In 1986, the American Society of Anesthesiologists created the Foundation for Anesthesiology Education and Research (FAER) to fund young anesthesiology investigators toward the goal of helping launch their academic careers. Determining the impact of the FAER grant program has been of importance.METHODS:
This mixed-methods study included quantitative data collection through a Research Electronic Data Capture survey and curriculum vitae (CV) submission and qualitative interviews. CVs were abstracted for education history, faculty appointment(s), first and last author peer-reviewed publications, grant funding, and leadership positions. Survey nonrespondents were sent up to 3 reminders. Interview questions elicited details about the experience of submitting a FAER grant.

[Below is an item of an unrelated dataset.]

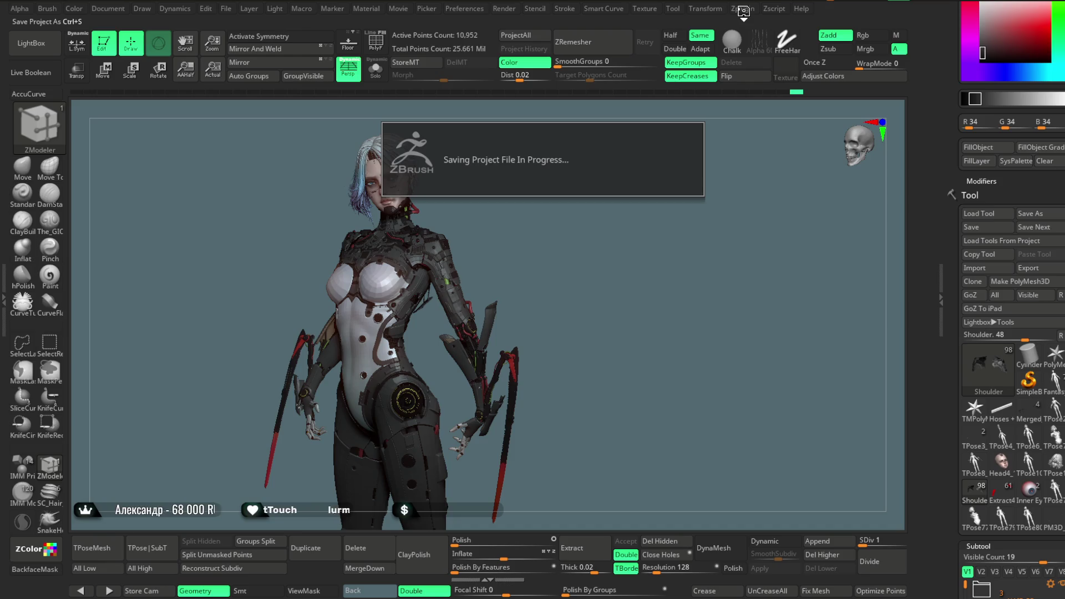
{"action": "left_click", "coordinate": [743, 8]}
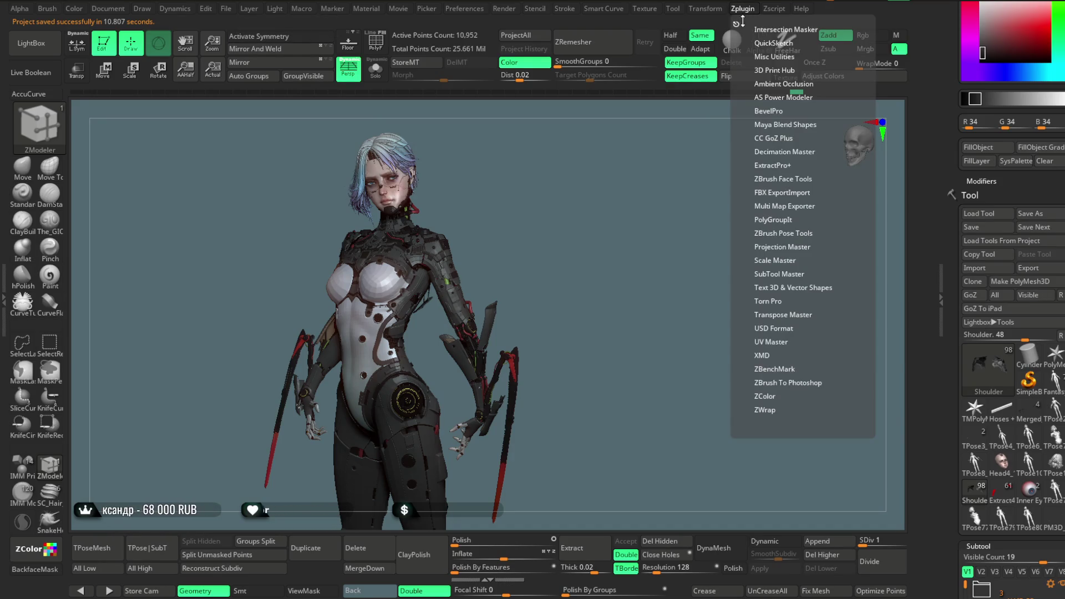
{"action": "left_click", "coordinate": [779, 179]}
{"action": "left_click", "coordinate": [779, 178]}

Quantitative data were summarized descriptively, and qualitative data were analyzed with NVivo.RESULTS:
Of 830 eligible participants, 38.3% (N = 318) completed surveys, 170 submitted CVs, and 21 participated in interviews. Roughly 85% held an academic appointment. Funded applicants were more likely than unfunded applicants to apply for National Institutes of Health funding (60% vs 35%, respectively; P < .01), but the probability of successfully receiving an National Institutes of Health grant did not differ (83% vs 85%, respectively; P = .82). The peer-reviewed publication rate (publications per year since attending medical school) did not differ between funded and unfunded applicants, with an estimated difference in means (95% confidence interval) of 1.3 (–0.3 to 2.9) publications per year. The primary FAER grant mentor for over one-third of interview participants was a nonanesthesiologist. Interview participants commonly discussed the value of having multiple mentors. Key mentor attributes mentioned were availability, guidance, reputation, and history of success.CONCLUSIONS:
This cross-sectional data demonstrated career success in publications, grants, and leadership positions for faculty who apply for a FAER grant. A FAER grant application may be a marker for an anesthesiologist who is interested in pursuing a physician-scientist career.